Chart comprehension data:
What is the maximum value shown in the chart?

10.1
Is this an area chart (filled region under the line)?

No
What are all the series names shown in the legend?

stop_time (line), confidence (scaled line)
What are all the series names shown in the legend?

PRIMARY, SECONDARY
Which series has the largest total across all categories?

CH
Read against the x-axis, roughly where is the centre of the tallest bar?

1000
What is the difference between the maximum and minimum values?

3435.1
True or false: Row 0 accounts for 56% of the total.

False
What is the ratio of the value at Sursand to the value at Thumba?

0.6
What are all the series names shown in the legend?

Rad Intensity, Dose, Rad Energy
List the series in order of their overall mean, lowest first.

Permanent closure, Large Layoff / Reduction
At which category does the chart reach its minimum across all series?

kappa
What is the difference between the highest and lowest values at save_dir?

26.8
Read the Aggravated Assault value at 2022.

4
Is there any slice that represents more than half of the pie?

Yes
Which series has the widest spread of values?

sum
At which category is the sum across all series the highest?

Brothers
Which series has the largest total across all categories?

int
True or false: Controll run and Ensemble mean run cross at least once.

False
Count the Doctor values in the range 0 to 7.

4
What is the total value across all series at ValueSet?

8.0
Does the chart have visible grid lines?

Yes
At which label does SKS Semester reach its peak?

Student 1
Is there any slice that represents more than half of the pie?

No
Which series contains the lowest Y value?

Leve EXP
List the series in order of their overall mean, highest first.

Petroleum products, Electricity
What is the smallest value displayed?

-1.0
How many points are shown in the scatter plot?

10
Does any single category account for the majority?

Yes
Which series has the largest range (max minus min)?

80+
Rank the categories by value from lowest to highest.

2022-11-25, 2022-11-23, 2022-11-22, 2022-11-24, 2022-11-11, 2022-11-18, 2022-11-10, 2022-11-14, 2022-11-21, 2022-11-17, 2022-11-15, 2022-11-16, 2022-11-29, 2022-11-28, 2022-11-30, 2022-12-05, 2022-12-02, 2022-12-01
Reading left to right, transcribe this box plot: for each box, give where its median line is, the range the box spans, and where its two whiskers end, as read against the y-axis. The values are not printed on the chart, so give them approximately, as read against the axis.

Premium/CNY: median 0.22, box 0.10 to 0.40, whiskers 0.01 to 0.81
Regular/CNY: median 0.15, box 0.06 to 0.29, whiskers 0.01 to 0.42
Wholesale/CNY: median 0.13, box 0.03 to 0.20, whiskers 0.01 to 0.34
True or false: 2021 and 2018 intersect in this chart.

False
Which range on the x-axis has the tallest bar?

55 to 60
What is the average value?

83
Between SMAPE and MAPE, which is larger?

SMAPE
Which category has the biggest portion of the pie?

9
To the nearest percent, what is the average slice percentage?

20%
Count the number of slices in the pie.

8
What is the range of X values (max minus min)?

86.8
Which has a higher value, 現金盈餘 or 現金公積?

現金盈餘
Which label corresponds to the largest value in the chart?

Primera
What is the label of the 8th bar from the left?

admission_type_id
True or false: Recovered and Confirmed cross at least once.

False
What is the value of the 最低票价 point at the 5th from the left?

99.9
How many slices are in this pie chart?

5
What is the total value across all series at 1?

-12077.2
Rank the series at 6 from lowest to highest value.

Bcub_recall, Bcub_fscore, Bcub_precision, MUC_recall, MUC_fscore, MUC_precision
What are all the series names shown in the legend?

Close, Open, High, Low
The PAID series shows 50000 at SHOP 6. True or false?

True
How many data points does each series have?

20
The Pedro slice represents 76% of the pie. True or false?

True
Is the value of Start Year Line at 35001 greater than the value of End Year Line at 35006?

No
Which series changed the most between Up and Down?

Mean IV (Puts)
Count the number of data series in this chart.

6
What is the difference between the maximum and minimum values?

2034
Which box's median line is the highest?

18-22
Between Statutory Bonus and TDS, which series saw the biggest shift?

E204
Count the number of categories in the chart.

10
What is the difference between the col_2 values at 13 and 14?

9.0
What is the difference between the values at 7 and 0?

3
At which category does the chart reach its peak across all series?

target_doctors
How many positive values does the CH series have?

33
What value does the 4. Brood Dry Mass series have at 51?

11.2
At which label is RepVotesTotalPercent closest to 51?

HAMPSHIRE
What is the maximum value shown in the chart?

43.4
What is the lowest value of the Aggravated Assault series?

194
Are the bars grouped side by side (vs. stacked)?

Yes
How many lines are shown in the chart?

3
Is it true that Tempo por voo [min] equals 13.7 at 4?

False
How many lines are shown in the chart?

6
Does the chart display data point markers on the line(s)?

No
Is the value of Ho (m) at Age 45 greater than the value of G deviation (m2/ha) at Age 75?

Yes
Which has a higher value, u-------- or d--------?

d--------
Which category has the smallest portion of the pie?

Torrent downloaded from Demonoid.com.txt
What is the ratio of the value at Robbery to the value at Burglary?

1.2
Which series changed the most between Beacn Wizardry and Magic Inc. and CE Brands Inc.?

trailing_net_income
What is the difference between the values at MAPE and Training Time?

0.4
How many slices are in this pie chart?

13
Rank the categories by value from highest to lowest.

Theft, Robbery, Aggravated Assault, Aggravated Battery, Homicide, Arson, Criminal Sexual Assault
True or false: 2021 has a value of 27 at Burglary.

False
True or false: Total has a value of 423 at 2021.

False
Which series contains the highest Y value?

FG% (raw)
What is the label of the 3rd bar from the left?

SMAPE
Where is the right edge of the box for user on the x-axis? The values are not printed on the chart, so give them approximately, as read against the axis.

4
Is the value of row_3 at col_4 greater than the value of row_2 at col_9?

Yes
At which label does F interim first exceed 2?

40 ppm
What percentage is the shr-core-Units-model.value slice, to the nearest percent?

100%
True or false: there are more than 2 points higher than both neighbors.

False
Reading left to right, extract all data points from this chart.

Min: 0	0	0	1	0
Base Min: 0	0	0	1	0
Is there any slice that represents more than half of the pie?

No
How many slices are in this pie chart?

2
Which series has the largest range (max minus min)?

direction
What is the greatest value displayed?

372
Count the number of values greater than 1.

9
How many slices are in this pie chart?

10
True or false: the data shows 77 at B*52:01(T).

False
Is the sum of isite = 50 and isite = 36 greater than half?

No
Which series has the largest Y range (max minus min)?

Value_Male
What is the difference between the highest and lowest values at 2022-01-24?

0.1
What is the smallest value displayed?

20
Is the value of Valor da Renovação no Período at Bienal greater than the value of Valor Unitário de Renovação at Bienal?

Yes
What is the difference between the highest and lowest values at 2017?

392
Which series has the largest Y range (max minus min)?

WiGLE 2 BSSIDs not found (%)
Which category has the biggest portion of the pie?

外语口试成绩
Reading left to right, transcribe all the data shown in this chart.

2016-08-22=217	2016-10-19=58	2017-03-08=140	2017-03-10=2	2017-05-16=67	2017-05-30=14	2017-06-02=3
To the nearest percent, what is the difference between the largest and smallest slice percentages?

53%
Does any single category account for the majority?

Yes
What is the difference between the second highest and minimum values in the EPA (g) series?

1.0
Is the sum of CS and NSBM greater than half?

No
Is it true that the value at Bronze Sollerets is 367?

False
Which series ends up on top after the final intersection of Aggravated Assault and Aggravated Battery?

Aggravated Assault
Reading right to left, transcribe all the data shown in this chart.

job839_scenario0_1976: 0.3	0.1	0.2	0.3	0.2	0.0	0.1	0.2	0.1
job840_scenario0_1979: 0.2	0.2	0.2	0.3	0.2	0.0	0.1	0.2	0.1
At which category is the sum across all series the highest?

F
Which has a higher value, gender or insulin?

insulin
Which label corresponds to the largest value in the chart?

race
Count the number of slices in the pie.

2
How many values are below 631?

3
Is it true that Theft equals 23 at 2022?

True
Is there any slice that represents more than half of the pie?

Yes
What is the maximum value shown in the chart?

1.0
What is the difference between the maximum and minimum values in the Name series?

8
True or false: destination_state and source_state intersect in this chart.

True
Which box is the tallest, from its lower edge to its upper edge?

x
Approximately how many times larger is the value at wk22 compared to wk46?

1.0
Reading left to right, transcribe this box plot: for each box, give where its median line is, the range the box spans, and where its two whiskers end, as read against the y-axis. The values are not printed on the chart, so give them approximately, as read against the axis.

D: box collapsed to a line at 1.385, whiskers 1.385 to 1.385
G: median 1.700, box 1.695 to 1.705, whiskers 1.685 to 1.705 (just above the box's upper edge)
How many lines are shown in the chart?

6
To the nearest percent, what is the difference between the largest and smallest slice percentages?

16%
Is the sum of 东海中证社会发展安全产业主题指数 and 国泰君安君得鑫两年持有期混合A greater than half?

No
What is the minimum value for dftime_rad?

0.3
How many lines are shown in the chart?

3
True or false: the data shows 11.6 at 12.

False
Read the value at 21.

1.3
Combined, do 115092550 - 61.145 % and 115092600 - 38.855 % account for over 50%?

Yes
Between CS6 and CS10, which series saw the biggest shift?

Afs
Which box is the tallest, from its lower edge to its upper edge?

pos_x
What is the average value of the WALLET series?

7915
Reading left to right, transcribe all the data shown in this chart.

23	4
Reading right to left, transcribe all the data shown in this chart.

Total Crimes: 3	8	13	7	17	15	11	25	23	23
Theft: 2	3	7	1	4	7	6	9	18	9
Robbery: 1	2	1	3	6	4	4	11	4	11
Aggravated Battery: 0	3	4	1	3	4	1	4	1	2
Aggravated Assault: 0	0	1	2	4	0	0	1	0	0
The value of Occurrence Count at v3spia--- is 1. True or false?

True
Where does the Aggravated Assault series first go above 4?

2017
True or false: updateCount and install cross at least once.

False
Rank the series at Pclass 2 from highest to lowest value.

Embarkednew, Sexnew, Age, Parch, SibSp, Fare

--- Assignment ---
Please output the lines of the material above exactly, starting at the line containing "target_doctors" and ending at the line containing "Reading left to right, extract", both included.

--- Exercise solution ---
target_doctors
How many positive values does the CH series have?

33
What value does the 4. Brood Dry Mass series have at 51?

11.2
At which label is RepVotesTotalPercent closest to 51?

HAMPSHIRE
What is the maximum value shown in the chart?

43.4
What is the lowest value of the Aggravated Assault series?

194
Are the bars grouped side by side (vs. stacked)?

Yes
How many lines are shown in the chart?

3
Is it true that Tempo por voo [min] equals 13.7 at 4?

False
How many lines are shown in the chart?

6
Does the chart display data point markers on the line(s)?

No
Is the value of Ho (m) at Age 45 greater than the value of G deviation (m2/ha) at Age 75?

Yes
Which has a higher value, u-------- or d--------?

d--------
Which category has the smallest portion of the pie?

Torrent downloaded from Demonoid.com.txt
What is the ratio of the value at Robbery to the value at Burglary?

1.2
Which series changed the most between Beacn Wizardry and Magic Inc. and CE Brands Inc.?

trailing_net_income
What is the difference between the values at MAPE and Training Time?

0.4
How many slices are in this pie chart?

13
Rank the categories by value from highest to lowest.

Theft, Robbery, Aggravated Assault, Aggravated Battery, Homicide, Arson, Criminal Sexual Assault
True or false: 2021 has a value of 27 at Burglary.

False
True or false: Total has a value of 423 at 2021.

False
Which series contains the highest Y value?

FG% (raw)
What is the label of the 3rd bar from the left?

SMAPE
Where is the right edge of the box for user on the x-axis? The values are not printed on the chart, so give them approximately, as read against the axis.

4
Is the value of row_3 at col_4 greater than the value of row_2 at col_9?

Yes
At which label does F interim first exceed 2?

40 ppm
What percentage is the shr-core-Units-model.value slice, to the nearest percent?

100%
True or false: there are more than 2 points higher than both neighbors.

False
Reading left to right, extract all data points from this chart.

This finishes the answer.